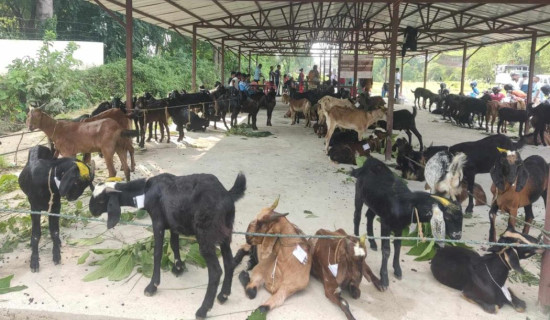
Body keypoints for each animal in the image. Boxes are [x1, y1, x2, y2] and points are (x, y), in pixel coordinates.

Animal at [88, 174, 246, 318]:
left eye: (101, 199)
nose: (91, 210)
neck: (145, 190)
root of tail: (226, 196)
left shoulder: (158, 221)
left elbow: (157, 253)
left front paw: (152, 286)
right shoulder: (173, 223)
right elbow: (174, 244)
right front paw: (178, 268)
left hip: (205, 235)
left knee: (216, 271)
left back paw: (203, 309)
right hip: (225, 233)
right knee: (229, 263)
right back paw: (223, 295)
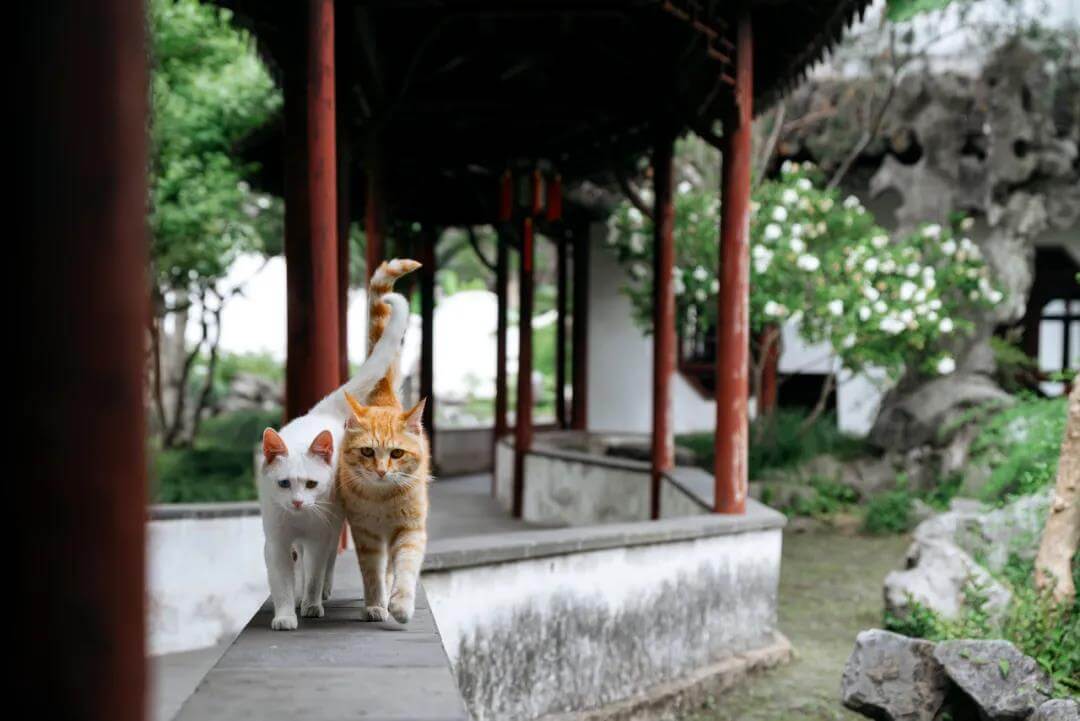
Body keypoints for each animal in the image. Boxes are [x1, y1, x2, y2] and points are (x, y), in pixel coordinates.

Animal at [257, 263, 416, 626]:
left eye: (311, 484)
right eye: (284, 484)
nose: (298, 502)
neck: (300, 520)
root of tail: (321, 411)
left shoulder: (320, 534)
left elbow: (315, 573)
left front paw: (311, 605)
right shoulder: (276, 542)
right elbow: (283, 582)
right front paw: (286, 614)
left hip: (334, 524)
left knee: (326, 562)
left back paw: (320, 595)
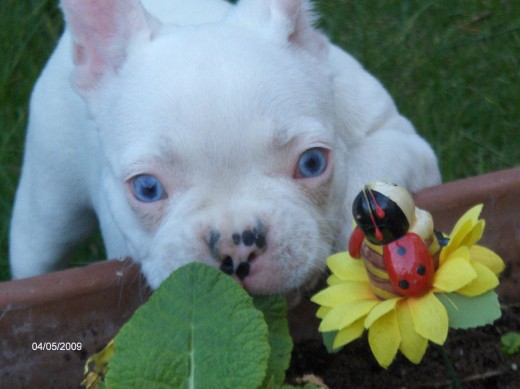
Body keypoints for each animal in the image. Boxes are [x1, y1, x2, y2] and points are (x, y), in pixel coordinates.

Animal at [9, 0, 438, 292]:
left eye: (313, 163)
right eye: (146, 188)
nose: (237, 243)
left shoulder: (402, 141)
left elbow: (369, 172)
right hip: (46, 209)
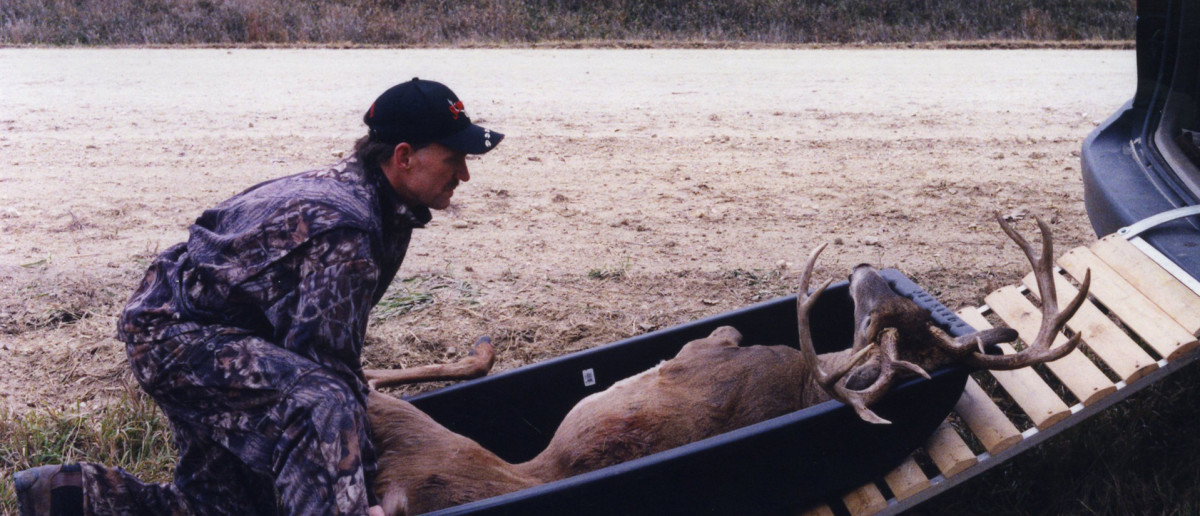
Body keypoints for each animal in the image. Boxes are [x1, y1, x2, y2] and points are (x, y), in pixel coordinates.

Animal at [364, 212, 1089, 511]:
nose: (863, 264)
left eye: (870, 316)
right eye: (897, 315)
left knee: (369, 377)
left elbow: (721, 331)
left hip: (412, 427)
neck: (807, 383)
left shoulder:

#### Work instruction:
Exactly how many lines in the data above contain the word "back"? Respond with the number and nothing more.

#### Answer for this exercise:
3